(Required actions):
a) In the case summary, reproduce everything from "McWhorter was charged" down to "felony voluntary manslaughter.".
b) Answer these questions from the case summary:
(i) What weapon did McWhorter use to shoot Deweese?
(ii) Of what offense did the jury find McWhorter guilty?
(iii) In what month did the post-conviction court deny his petition for relief?

(Text to read):
# # # # # # #

In December 2005, McWhorter was at home with his girlfriend, Amanda Deweese, and Barbara Gibbs, McWhorter’s grandmother. He shot Deweese in the head with a 12-gauge shotgun at close range, killing her. He admitted to shooting her but claimed he did not know the gun was loaded. The couple had argued prior to the shooting.

McWhorter was charged with murder, but the jury was instructed – without the objection of McWhorter’s attorney – on voluntary manslaughter and reckless homicide. McWhorter’s defense was that he had accidently killed Deweese. The jury found him guilty of Class A felony voluntary manslaughter.

His conviction was affirmed on direct appeal and the post-conviction court denied his petition for relief in January.

# # # # # # #

(Data provided):
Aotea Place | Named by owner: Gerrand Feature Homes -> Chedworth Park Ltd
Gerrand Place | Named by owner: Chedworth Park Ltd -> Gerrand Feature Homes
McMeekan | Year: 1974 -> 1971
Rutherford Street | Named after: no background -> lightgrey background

# # # # # # #

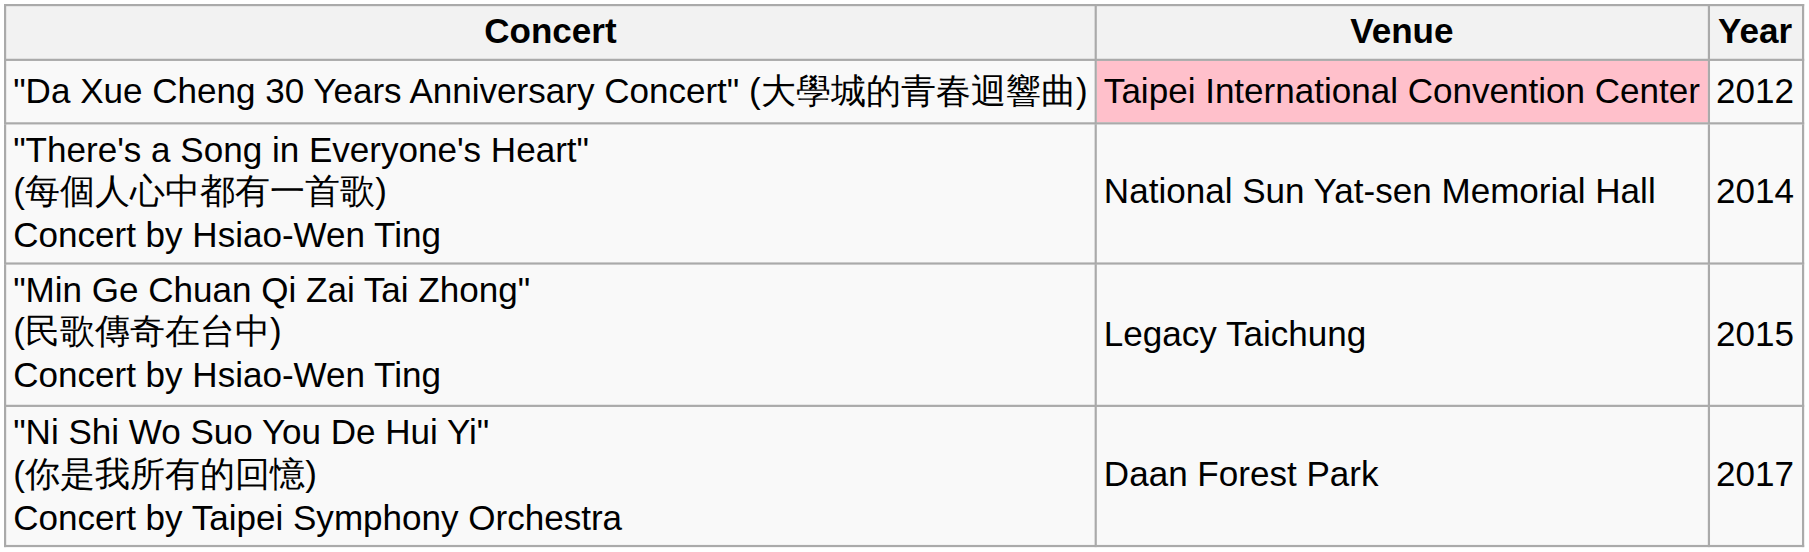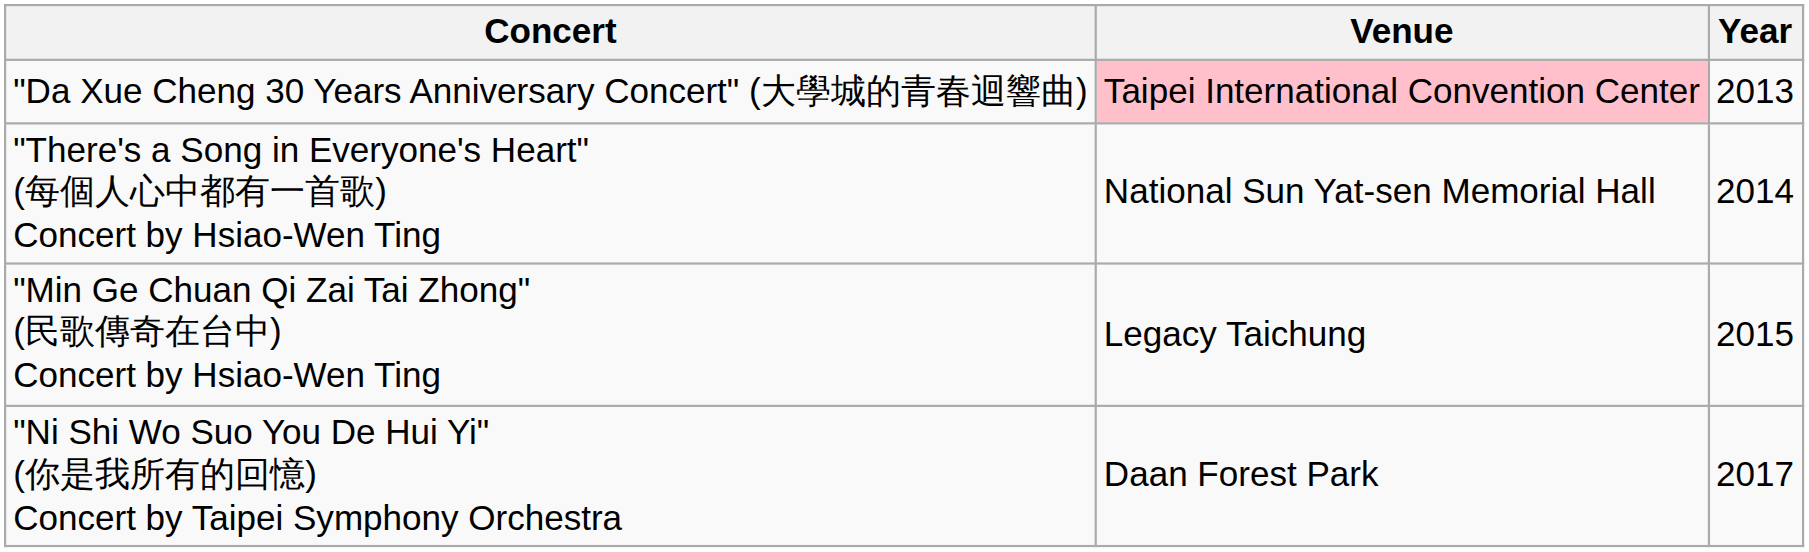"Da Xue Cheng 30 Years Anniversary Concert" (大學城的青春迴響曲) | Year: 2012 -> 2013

# # # # # # #

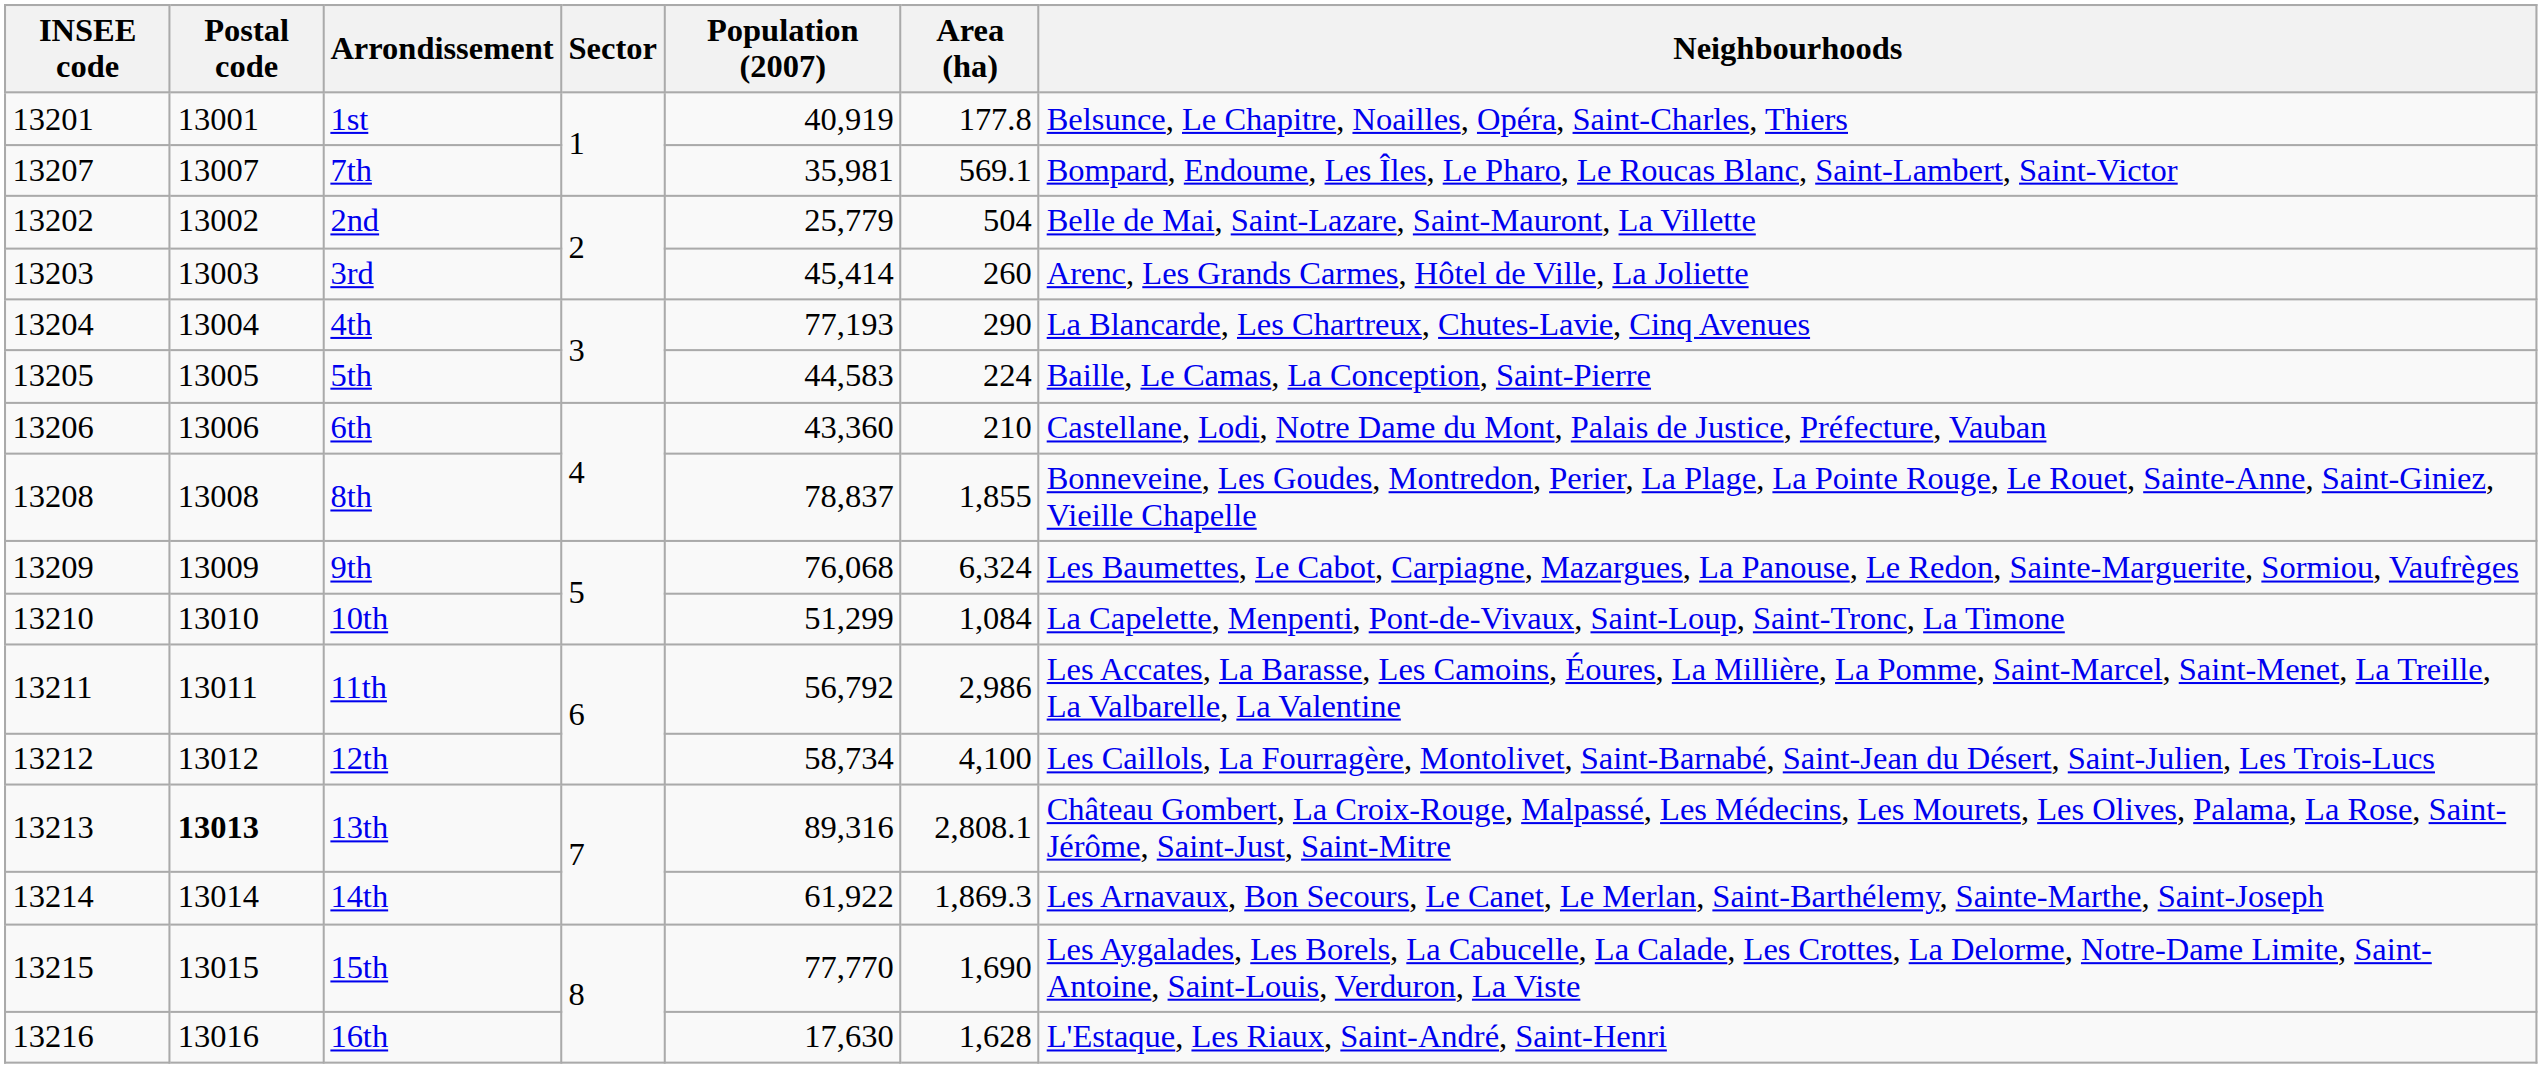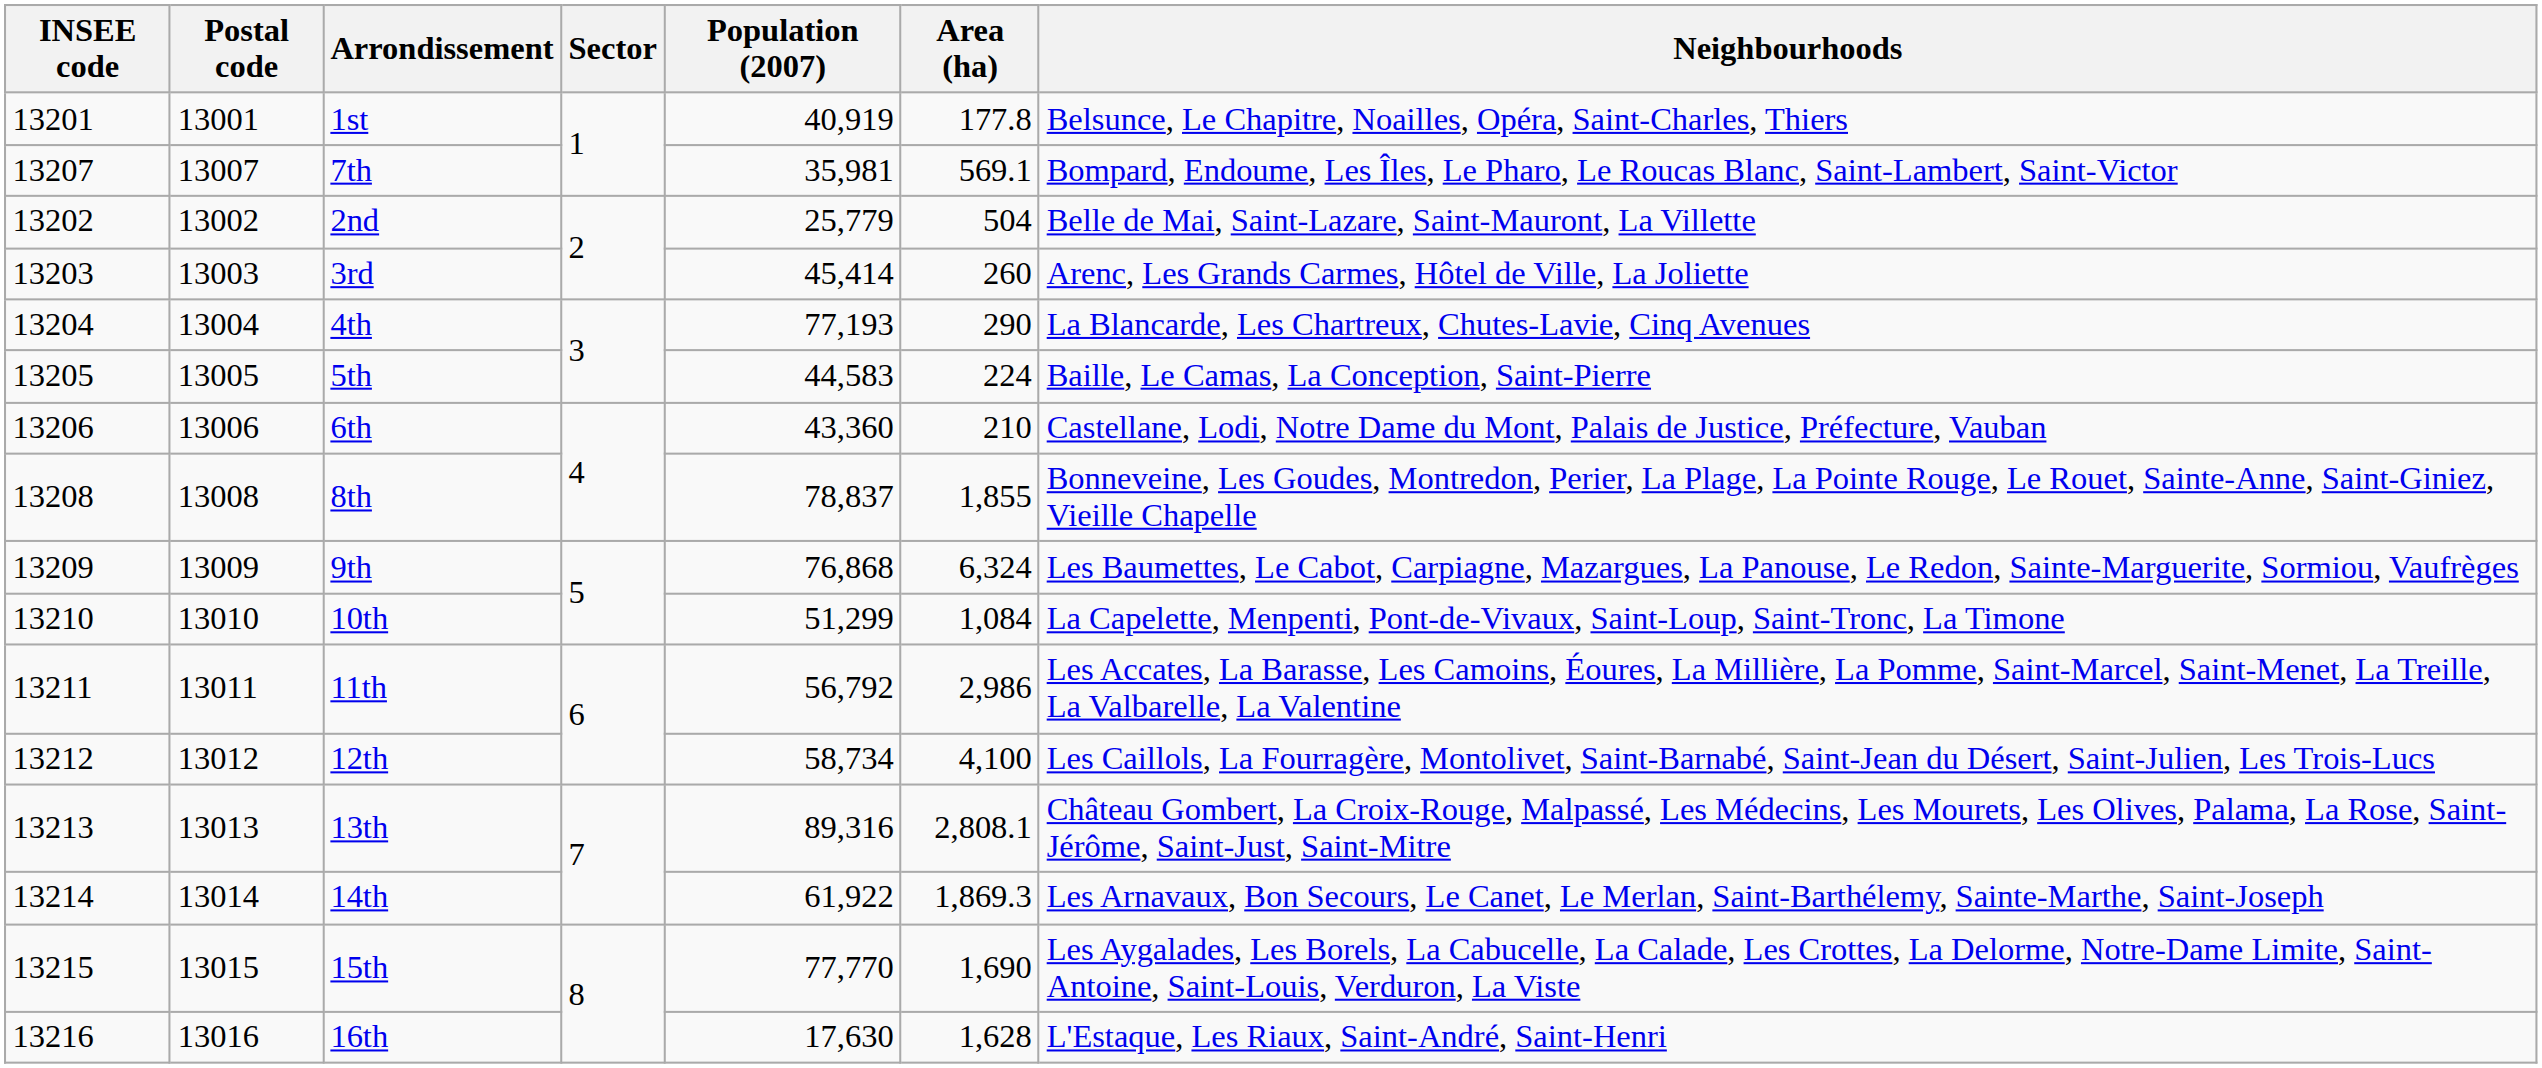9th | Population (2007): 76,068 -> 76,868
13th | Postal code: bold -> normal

# # # # # # #

(Responses):
a)
McWhorter was charged with murder, but the jury was instructed – without the objection of McWhorter’s attorney – on voluntary manslaughter and reckless homicide. McWhorter’s defense was that he had accidently killed Deweese. The jury found him guilty of Class A felony voluntary manslaughter.

b)
(i) A 12-gauge shotgun.
(ii) Class A felony voluntary manslaughter.
(iii) January.